How important is private equity for Africa?
I think it’s important for a variety of reasons. Africa needs to invest a lot more. It’s estimated that you’ve got to spend another $50 billion a year in building Africa’s infrastructure. If you take the growing consumer, there is a huge opportunity there. Agriculture is also a huge opportunity. So, all of that requires investment. The big challenge that Africa has is its savings rate is very low. The savings rate to GDP ratio across Africa is 15%. In contrast, China has close to 45%. Also the size of the domestic financial sector, once you get outside of South Africa, is very small relative to the investment requirements of Africa.
I’ll give you an example, if you take the entire Nigerian banking system, the combined market capitalization of the top 10 banks, is less than a quarter of the market capitalization of the single largest bank in Indonesia… It means Africa needs foreign capital. Foreign capital takes the form of private equity, foreign markets, bond markets or bank lending. Africa probably needs all of them.
Also, private equity is useful in bringing in potentially an upgradation in management skills, technical skills and technology.
In terms of investment, how does Africa compare to other parts of the world you have worked in , like Asia, the Middle East and Europe?
In a word: attractive. But, it’s not without its challenges and risks. The way I like to look at Africa is this is China 1990. This is India 2000. This is Vietnam 2005. If you were to look at Africa as the great market for people wanting to buy their first microwave, their first refrigerator, their first car, their first apartment, there is a huge underlying market here.

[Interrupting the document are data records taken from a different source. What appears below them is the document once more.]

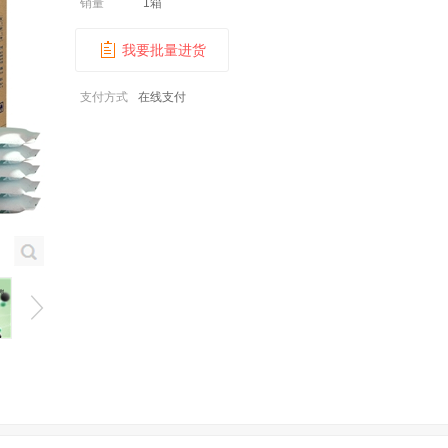
销量
1箱
我要批量进货
支付方式
在线支付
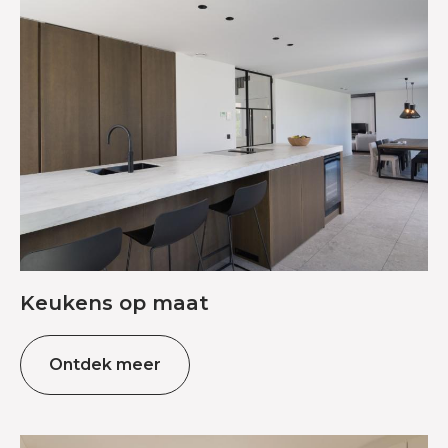
Keukens op maat
Ontdek meer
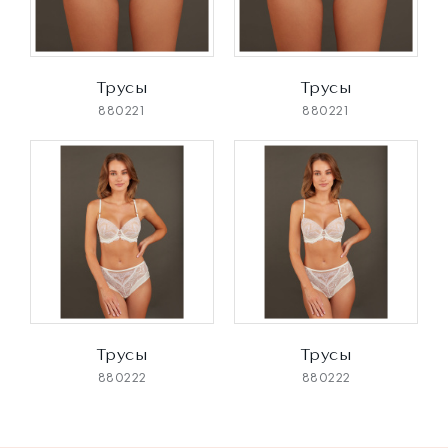
Трусы
Трусы
880221
880221
Трусы
Трусы
880222
880222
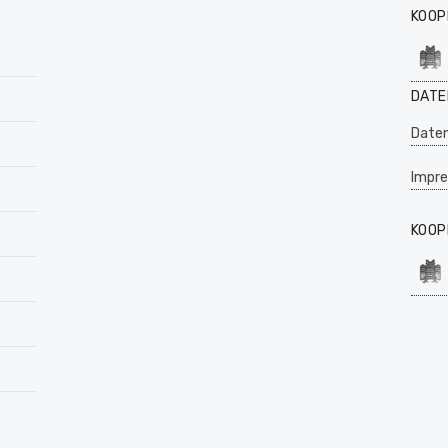
KOOP
DATE
Daten
Impr
KOOP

Also, Africa has had the second highest GDP growth of any continent over the last 10 or 20 years. The levels of governance and the macroeconomic fundamentals of Africa are generally improving. In 20 years, Africa will have more people of a working age than either India or China. If you take agriculture, 60% of the world’s uncultivated arable land is in Africa. If you look across the spectrum, there is a huge need. But, it is not without risk because capital markets are not deep and liquid. The quality of governance in some of these companies is not really high. A lot of the entrepreneurs are third generation entrepreneurs. They need to be lifted up and almost mentored.
What do you look for in a company before making an investment?
As Gateway Fund, we look for companies that provide goods and services that cater to the basic needs of humanity in our markets. We don’t like to invest in companies to do caviar. We don’t like to invest in companies that are a bet on the future and no cash flows. We invest in very basic companies – what we like to call Maslow’s hierarchy of needs bottom of the pyramid – food, shelter, clothing, that kind of stuff. If you look at the stuff we’ve invested in: biscuits and buns, convenience stores, cement, optical fiber network, or data which today is basic.
We also look for companies that have good management that we can trust and work with. And we look where we can add value in terms of taking them into new geographies, new markets and new clients.
Aliko Dangote is on Gateway’s advisory board. How beneficial is it having the richest man in Africa part of your team?
It’s huge. He provides insight into how Africa thinks, how Africa behaves, what works in Africa, what doesn’t work in Africa. You can do a 100-year MBA program at any business school and you won’t get that. Then, also, when we look at transactions and understanding whether that makes sense, providing the due diligence on the deal, that helps us as well. Also having somebody like Aliko to help our investee companies go into other markets helps. But I would just hasten to add, Aliko is the star of Africa, but we are also fortunate to have similar high quality advisory board members.